The Throne...of Grace?

A few weeks ago, my toilet broke and started running continuously. Fortunately, the landlord was able to come quickly to "fix it." It is now working "fine" except that it requires that you hold the lever down until it has completely finished flushing. Or it will stop dead when you release the lever and not flush at all.

I am slowly getting used to the fact that I have to stop every time I flush the toilet and stand there long enough for the toilet to flush fully before I move on. In reality, this is such a small thing. But in a life in which I am moving far too fast for it to be healthy too much of the time, it feels like in the time I'm standing doing nothing I could have washed my hands, brushed my teeth, and quite possibly also fixed my hair.

But one can encounter God in even the most mundane of situations (Julian of Norwich, a fourteenth-century mystic whom I adore right now, writes, "A man walks upright, and the food in his body is shut in as if in a well-made purse. When the time of his necessity comes, the purse is opened and then shut again, in most seemly fashion. And it is God who does this...for he does not despise what he has made, nor does he disdain to serve us in the simplest natural functions of our body." I am apparently not alone in finding spiritual insight in the bathroom...).

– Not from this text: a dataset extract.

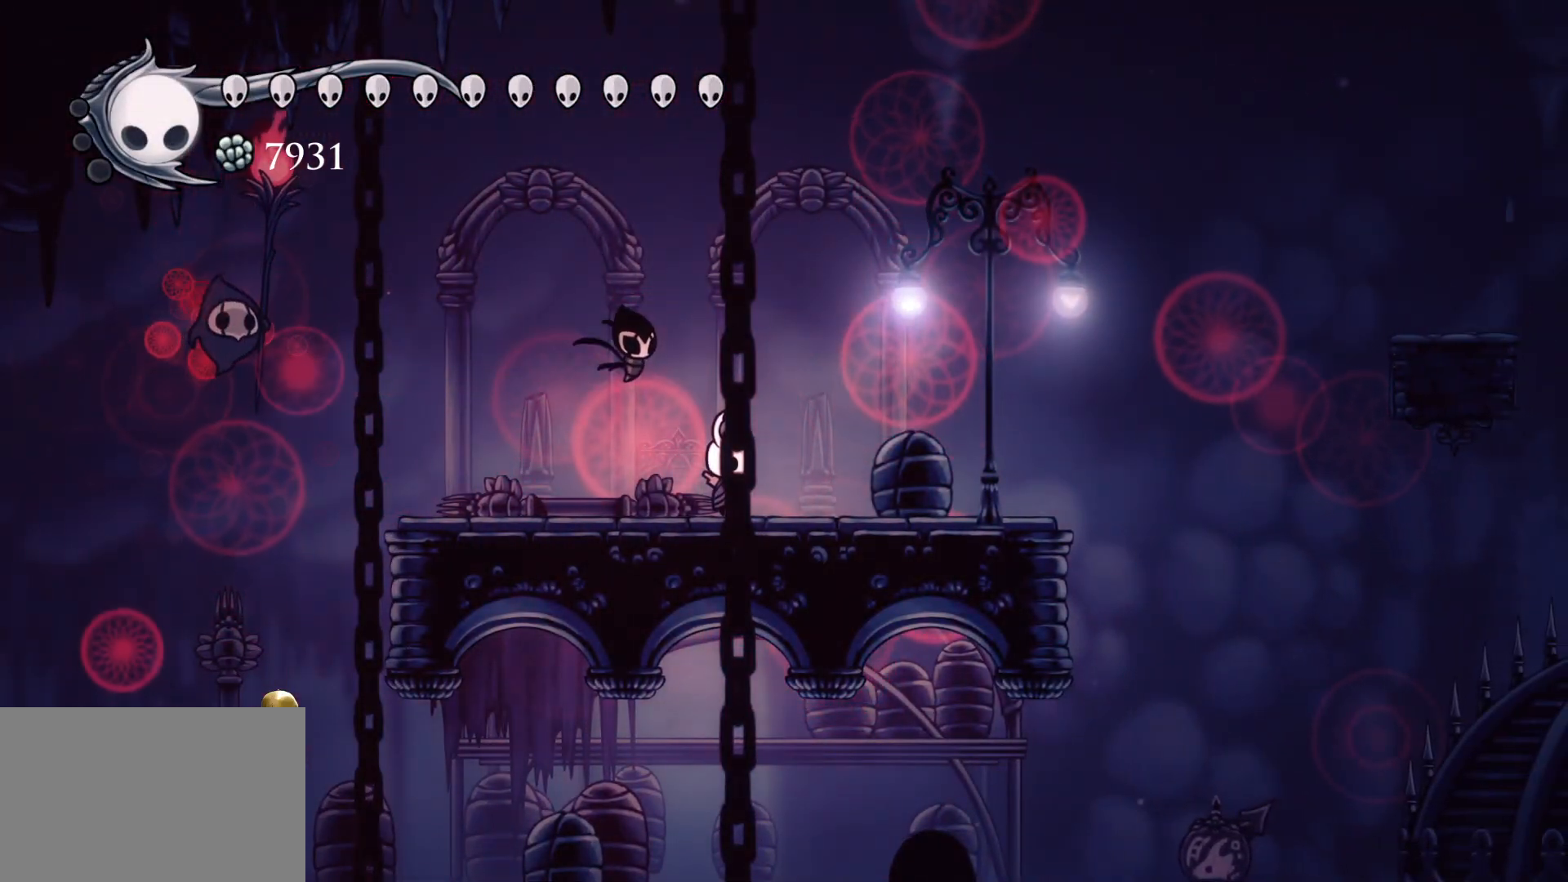
{"keys": [], "mouse": [], "events": []}
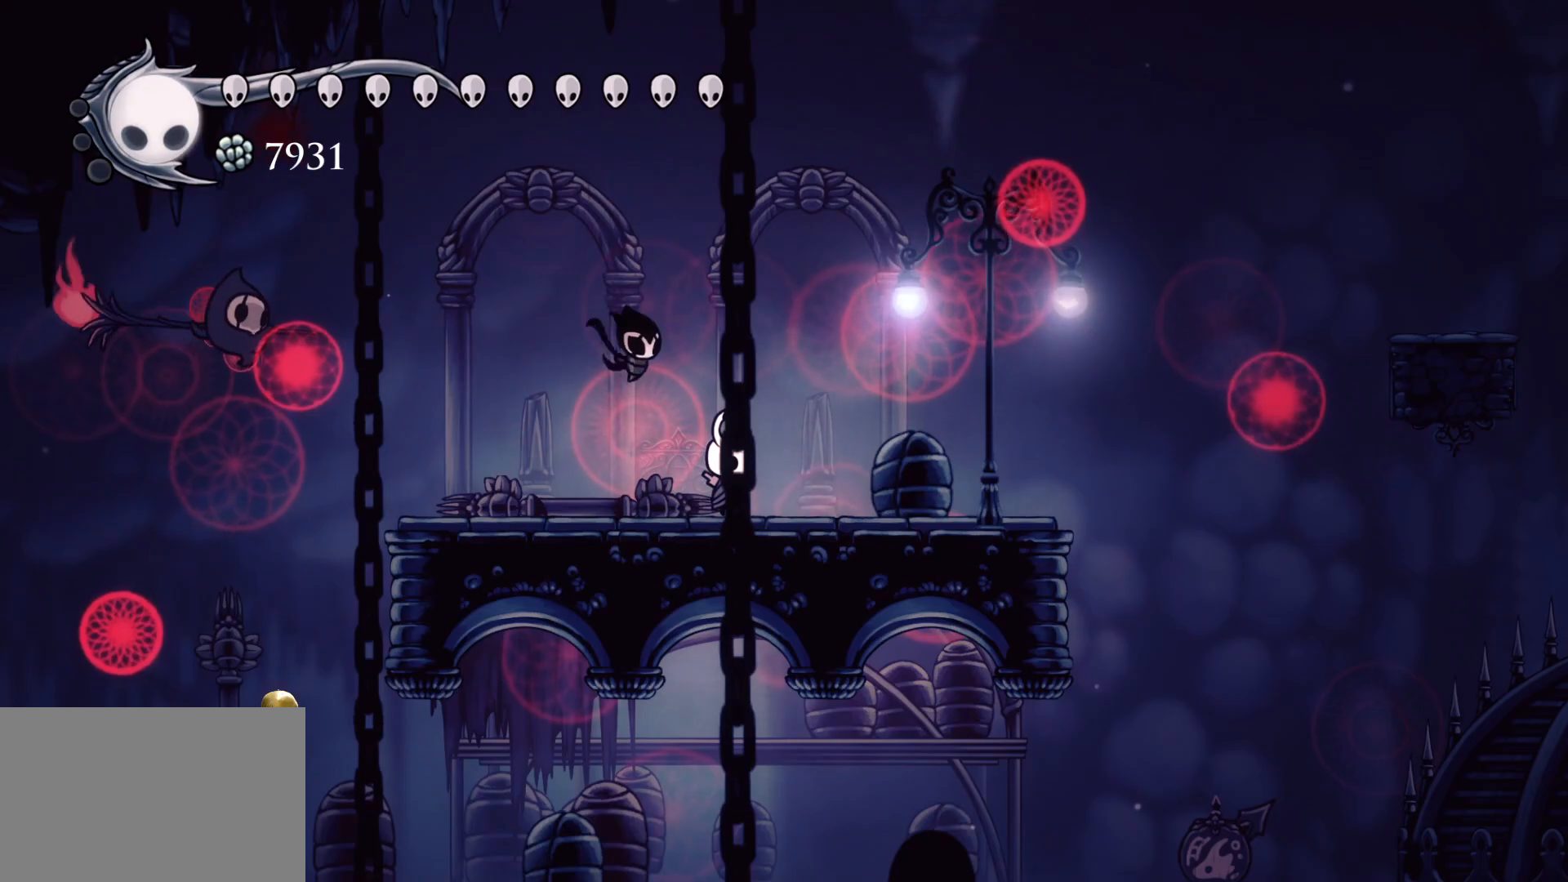
{"keys": ["s", "shift"], "mouse": [], "events": [[167, "space", "down"], [350, "s", "down"], [450, "shift", "down"], [450, "space", "up"]]}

Flushing my toilet, oddly enough, has become an invitation to slow down, to stop and breathe and notice God's presence in the middle of the mundane moments of my daily life. It is an invitation to stop going at breakneck speed, at full-tilt, and to realize that the world manages to keep turning just fine while I stand there doing nothing more meaningful than holding down the lever on my toilet. It is a reminder to check my pace, and not to return to a life that is lived at maximum speed all of the time, a reminder that sometimes the right thing to do is simply to slow down.

Some days I'm tempted to call the landlord again and see if there isn't a more satisfactory long-term solution to my toilet woes. But then I realize that I need this reminder still, and I content myself with this gift that reminds me of something far more important. And I'm grateful.